GIVEN MATERIAL:
########
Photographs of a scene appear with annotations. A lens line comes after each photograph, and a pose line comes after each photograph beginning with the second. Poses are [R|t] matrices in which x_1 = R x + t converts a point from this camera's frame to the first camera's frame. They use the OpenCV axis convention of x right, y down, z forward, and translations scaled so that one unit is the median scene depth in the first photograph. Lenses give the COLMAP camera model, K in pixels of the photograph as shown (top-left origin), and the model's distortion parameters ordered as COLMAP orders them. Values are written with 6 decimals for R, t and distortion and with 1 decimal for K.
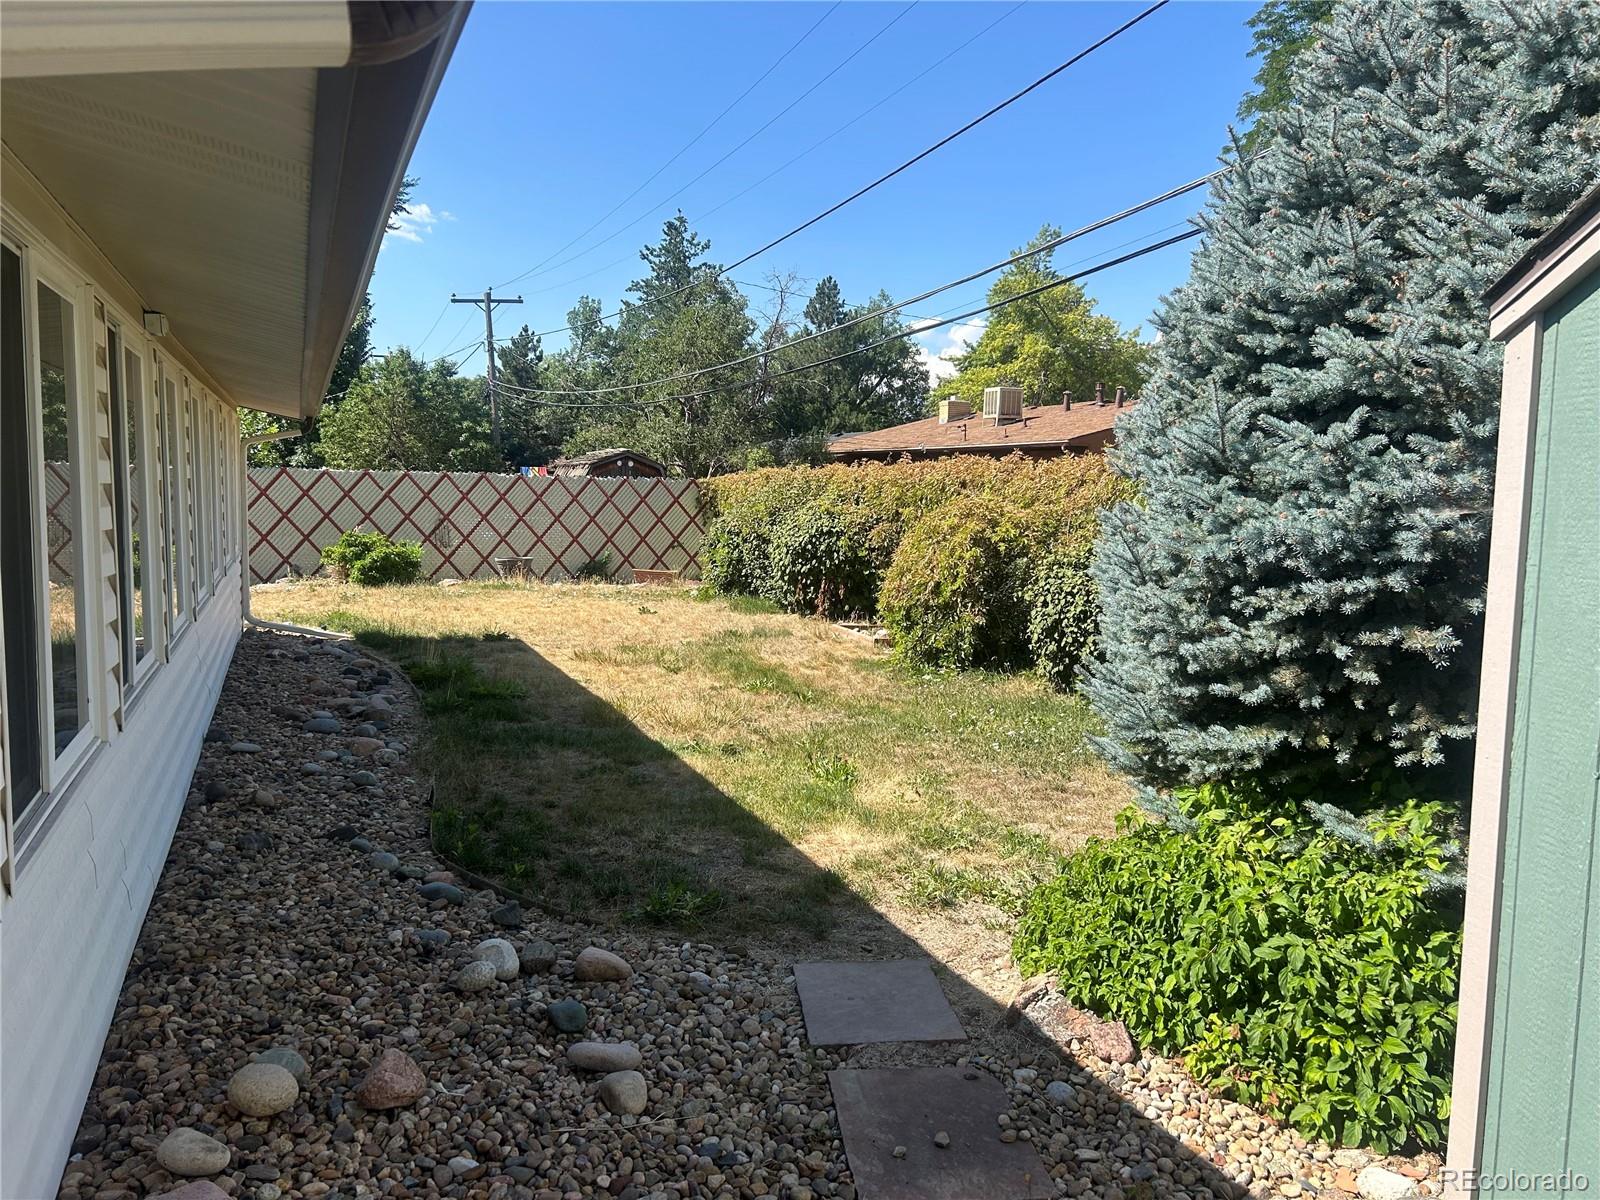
lens RADIAL K [[1201.0, 0, 828.2], [0, 1201.0, 614.3], [0, 0, 1]] dist [0.053310, -0.051429]
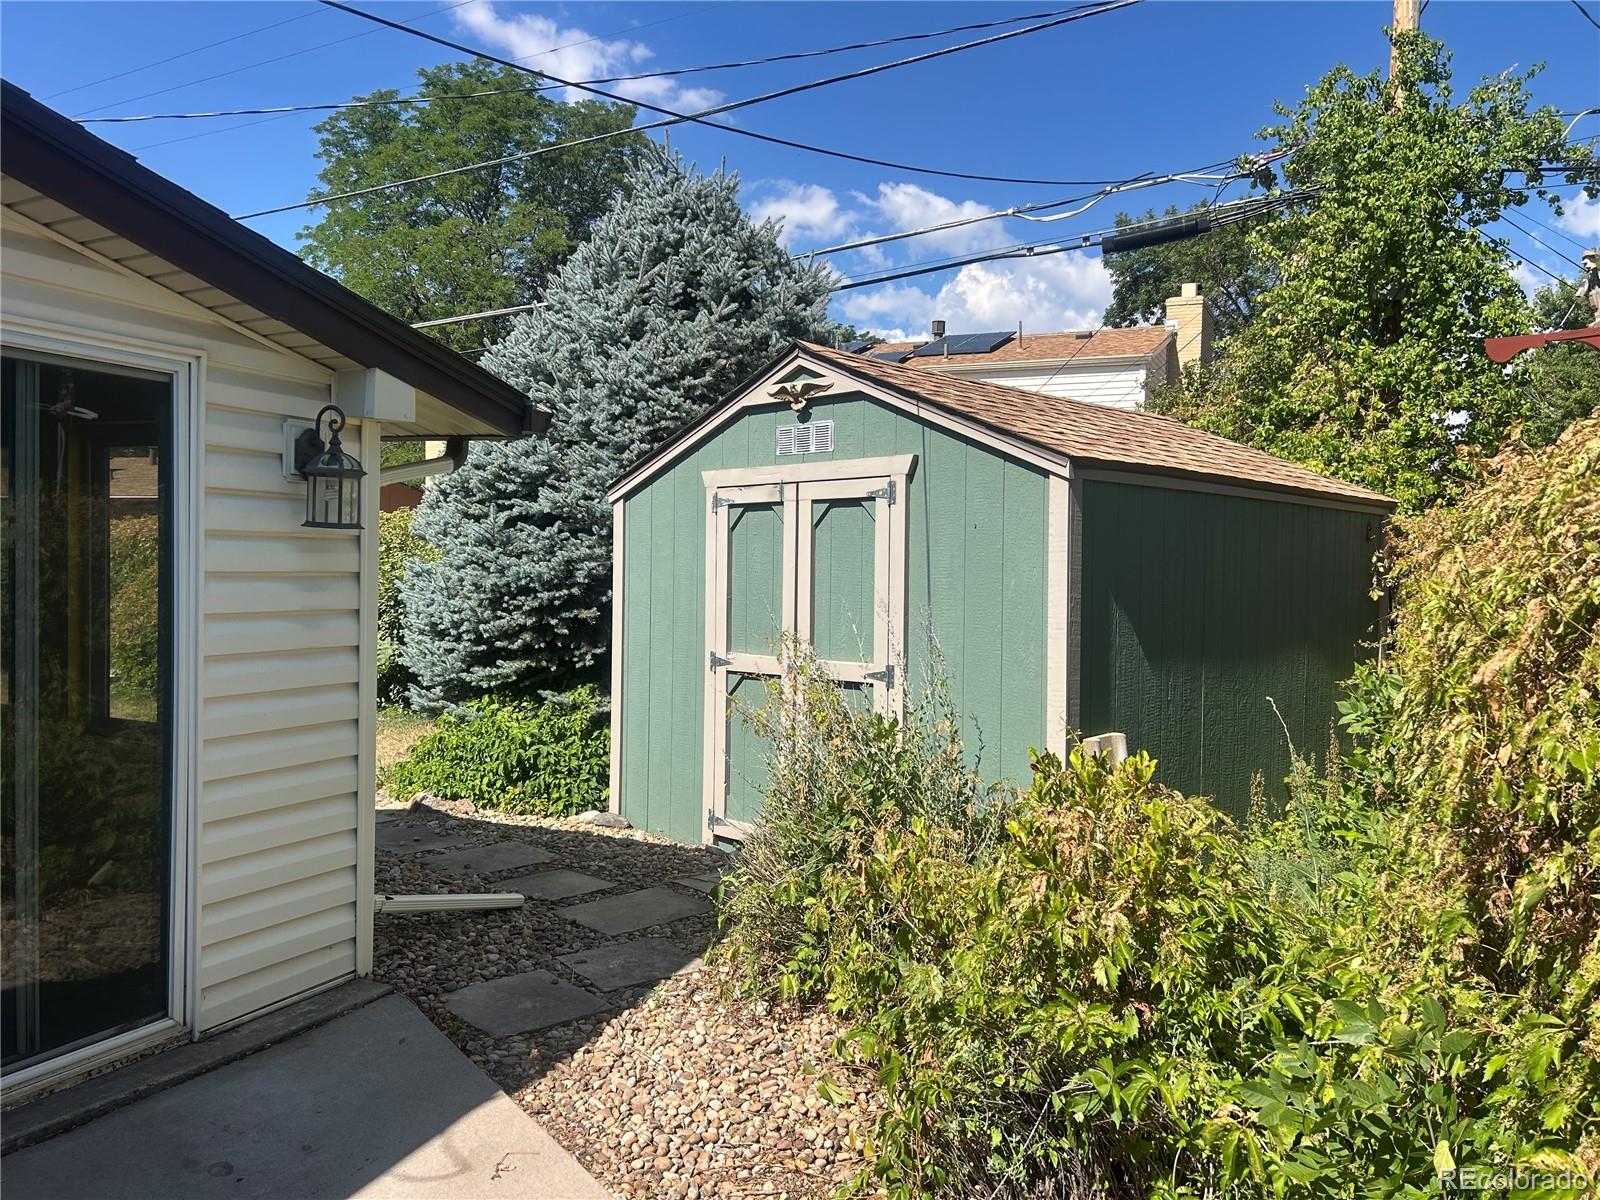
lens RADIAL K [[1201.0, 0, 801.7], [0, 1201.0, 594.0], [0, 0, 1]] dist [0.053310, -0.051429]
pose [[0.747146, -0.020619, 0.664340, -0.778274], [0.061672, 0.997357, -0.038404, 0.096748], [-0.661793, 0.069665, 0.746443, -1.087498]]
########
Print every line of the listing above word for word, leaving out the pictures.

Photographs of a scene appear with annotations. A lens line comes after each photograph, and a pose line comes after each photograph beginning with the second. Poses are [R|t] matrices in which x_1 = R x + t converts a point from this camera's frame to the first camera's frame. They use the OpenCV axis convention of x right, y down, z forward, and translations scaled so that one unit is the median scene depth in the first photograph. Lenses give the COLMAP camera model, K in pixels of the photograph as shown (top-left origin), and the model's distortion parameters ordered as COLMAP orders them. Values are written with 6 decimals for R, t and distortion and with 1 decimal for K.
lens RADIAL K [[1201.0, 0, 828.2], [0, 1201.0, 614.3], [0, 0, 1]] dist [0.053310, -0.051429]
lens RADIAL K [[1201.0, 0, 801.7], [0, 1201.0, 594.0], [0, 0, 1]] dist [0.053310, -0.051429]
pose [[0.747146, -0.020619, 0.664340, -0.778274], [0.061672, 0.997357, -0.038404, 0.096748], [-0.661793, 0.069665, 0.746443, -1.087498]]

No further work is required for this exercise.